4. L’émergence d’un modèle d’accompagnement

Ce modèle d’accompagnement, qui se veut plus directif dans un premier temps, s’articule sur la triple dimension théorique (ou de fond), méthodologique (ou de forme), et organisationnelle (ou en termes de moyens) afin d’atteindre ce qui constitue, au fond depuis toujours, l’objectif de l’équipe (probablement plus avoué à partir de cette époque): le changement de l’école en lieu inclusif.

Il s’agit d’engager les professionnels de l’école dans un processus de changement profond qui passe par un questionnement radical de leurs pratique pédagogiques et de gestion. Il s’agit aussi, du point de vue de la recherche, de les définir mieux: ces professionnels sont-ils objets d’étude ou sujets du changement que l’équipe est en train d’impulser progressivement? En plus de cette question qui, au fond, va traverser toute la recherche, la venue du professeur canadien va s’accompagner de nouveaux savoir et de nouveaux instruments de recherche et d’évaluation. C’est ainsi que les questions d’enseignement différencié, de planification des activités, d’échelles d’évaluation, des compétences tant des professeurs que des gestionnaires, de positionnement vis-à-vis de différents types de changement, de ligne du temps ou de techniques des groupes focalisés, parmi bien d’autres, vont compter au rang des nouvelles acquisitions théoriques et des nouveaux investissements des membres de la recherche.

D’un point de vue plus critique, on peut se demander si vraiment les professeurs de l’école publique sont si incompétents - pour utiliser encore les méthodes “traditionnelles“ d’enseignement - ou bien si les expectatives résolument transformatrices et volontariste des chercheurs orientent/limitent leurs perceptions. Est-ce que, par ailleurs, les affirmations d’incompétences, de la part des professeurs eux-mêmes cette fois-ci, ne constitueraient pas une forme de stratégie de résistance passive27? A la lecture de ces rapports de réunion, un autre point m’apparaît problématique (et peut-être peu pris en compte dans la recherche): le projet scolaire inclusif est toujours présenté comme étant une évidence partagée, ou présenté comme un objectif commun, ainsi que je l’ai déjà évoqué plus haut.
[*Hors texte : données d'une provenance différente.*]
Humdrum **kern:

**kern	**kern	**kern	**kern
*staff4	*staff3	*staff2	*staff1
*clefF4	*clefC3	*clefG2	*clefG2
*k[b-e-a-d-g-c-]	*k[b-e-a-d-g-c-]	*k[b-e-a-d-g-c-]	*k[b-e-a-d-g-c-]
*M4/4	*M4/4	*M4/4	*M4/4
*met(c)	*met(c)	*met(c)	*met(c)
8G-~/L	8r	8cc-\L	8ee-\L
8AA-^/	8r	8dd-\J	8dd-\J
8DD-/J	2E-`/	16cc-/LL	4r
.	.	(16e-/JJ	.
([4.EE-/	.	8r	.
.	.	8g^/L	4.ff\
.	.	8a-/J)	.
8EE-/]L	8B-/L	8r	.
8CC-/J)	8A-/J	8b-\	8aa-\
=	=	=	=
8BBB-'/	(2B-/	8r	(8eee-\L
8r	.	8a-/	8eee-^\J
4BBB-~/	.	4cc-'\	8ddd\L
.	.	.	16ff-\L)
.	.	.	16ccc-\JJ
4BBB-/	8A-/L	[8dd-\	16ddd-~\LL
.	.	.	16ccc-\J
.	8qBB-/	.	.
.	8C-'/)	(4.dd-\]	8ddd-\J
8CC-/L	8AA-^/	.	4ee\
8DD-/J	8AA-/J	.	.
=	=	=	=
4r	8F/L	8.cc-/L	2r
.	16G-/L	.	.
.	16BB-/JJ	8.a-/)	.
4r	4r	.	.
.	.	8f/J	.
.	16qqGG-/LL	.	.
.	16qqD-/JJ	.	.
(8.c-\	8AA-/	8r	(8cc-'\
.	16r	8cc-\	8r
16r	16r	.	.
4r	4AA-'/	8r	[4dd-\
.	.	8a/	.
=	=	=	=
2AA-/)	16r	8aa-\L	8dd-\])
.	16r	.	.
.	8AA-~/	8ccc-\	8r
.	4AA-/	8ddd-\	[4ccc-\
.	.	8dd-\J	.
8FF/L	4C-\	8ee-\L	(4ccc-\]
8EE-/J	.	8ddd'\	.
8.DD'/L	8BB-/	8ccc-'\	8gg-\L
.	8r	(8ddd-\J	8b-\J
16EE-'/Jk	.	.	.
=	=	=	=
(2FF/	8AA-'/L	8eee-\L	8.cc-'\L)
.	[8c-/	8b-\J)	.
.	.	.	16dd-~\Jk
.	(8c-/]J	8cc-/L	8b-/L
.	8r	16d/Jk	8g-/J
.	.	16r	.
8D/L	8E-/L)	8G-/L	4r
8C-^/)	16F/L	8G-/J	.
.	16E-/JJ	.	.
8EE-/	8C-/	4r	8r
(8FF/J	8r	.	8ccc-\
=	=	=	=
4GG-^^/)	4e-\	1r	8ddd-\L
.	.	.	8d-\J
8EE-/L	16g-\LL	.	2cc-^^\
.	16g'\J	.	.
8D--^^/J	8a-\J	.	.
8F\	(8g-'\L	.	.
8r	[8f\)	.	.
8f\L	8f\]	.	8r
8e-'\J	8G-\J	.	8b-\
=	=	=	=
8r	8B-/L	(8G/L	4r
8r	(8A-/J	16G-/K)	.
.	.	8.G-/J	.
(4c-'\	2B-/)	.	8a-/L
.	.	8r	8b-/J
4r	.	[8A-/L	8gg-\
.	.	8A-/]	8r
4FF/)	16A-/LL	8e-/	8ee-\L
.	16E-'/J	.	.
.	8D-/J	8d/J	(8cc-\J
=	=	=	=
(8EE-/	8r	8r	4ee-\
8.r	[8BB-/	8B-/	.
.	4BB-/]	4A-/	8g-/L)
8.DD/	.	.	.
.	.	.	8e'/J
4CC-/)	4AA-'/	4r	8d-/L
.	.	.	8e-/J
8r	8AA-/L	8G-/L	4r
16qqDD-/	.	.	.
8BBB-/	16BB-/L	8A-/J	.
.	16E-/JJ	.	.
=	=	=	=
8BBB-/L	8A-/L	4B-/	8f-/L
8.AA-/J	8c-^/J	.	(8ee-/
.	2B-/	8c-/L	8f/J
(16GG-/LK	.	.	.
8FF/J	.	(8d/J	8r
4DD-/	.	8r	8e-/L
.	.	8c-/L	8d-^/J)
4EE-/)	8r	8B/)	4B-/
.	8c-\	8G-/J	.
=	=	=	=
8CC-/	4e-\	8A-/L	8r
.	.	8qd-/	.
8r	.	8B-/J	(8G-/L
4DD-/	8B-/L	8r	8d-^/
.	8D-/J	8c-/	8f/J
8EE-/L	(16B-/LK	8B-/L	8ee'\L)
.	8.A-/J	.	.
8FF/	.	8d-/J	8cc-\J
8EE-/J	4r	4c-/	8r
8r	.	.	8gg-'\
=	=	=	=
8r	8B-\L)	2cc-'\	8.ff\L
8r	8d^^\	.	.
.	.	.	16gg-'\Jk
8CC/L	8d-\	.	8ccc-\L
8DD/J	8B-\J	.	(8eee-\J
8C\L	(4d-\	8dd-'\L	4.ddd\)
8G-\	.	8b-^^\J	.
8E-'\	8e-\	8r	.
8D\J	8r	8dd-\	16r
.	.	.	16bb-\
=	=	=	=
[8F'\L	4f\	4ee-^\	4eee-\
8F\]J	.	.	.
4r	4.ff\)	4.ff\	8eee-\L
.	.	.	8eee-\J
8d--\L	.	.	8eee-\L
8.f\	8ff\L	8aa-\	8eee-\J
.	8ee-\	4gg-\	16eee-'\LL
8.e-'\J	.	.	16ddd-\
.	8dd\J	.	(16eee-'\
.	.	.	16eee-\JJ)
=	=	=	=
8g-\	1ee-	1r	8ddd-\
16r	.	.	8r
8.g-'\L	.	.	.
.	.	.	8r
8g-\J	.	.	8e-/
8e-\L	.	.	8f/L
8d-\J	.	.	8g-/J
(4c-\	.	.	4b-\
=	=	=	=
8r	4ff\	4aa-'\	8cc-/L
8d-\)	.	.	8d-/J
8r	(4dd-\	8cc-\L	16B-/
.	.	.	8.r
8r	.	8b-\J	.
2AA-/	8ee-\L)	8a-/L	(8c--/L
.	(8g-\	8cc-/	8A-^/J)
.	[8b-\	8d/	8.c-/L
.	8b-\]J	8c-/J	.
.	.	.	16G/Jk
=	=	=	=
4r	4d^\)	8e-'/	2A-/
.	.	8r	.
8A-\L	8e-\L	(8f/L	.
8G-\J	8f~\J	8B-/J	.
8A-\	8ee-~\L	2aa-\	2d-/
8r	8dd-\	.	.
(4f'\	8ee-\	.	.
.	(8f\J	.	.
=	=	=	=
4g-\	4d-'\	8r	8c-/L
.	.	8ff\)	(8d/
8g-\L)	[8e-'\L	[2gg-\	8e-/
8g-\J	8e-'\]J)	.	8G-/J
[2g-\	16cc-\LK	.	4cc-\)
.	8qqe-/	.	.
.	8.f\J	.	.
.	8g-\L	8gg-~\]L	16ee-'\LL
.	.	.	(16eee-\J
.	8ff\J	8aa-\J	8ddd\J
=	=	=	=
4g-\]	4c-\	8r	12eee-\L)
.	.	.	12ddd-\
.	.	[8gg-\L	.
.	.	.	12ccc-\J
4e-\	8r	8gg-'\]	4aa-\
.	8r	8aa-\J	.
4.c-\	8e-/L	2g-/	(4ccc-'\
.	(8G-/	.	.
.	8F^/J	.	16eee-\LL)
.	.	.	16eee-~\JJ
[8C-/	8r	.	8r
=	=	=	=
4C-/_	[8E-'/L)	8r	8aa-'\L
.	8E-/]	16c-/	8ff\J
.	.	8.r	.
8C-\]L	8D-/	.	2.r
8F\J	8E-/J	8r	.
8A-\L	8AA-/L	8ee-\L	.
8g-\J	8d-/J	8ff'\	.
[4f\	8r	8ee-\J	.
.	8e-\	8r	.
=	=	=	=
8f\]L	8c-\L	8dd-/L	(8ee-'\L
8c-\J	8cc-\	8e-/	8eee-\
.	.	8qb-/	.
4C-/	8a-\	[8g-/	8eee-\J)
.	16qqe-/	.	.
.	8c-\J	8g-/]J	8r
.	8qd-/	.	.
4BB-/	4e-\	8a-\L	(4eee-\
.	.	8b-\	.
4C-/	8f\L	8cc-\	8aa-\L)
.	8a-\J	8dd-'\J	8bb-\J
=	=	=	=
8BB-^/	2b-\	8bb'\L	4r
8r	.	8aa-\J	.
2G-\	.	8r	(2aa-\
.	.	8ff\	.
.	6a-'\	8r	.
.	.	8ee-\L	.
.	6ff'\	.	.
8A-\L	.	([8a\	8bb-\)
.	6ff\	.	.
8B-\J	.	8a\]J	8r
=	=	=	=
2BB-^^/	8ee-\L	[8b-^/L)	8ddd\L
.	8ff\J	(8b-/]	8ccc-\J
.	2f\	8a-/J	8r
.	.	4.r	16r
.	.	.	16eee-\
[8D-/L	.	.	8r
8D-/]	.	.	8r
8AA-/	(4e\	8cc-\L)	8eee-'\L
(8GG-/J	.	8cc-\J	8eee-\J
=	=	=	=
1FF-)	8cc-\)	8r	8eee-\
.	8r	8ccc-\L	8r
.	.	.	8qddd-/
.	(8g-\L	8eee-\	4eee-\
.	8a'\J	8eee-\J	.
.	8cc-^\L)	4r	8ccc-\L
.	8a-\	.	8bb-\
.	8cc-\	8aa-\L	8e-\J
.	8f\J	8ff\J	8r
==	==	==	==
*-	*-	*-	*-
Mais, au fond, c’est une évidence pour qui? Et qui, sinon les chercheurs, a produit ce projet, en a défini les objectifs et l’articulation?

Notes
27.

Type: «nous sommes incompétents en ce qui concerne le travail avec des enfants ayant une déficience; comme vous voulez les intégrer dans l’école, on attend tout de vous, on vous laisse faire».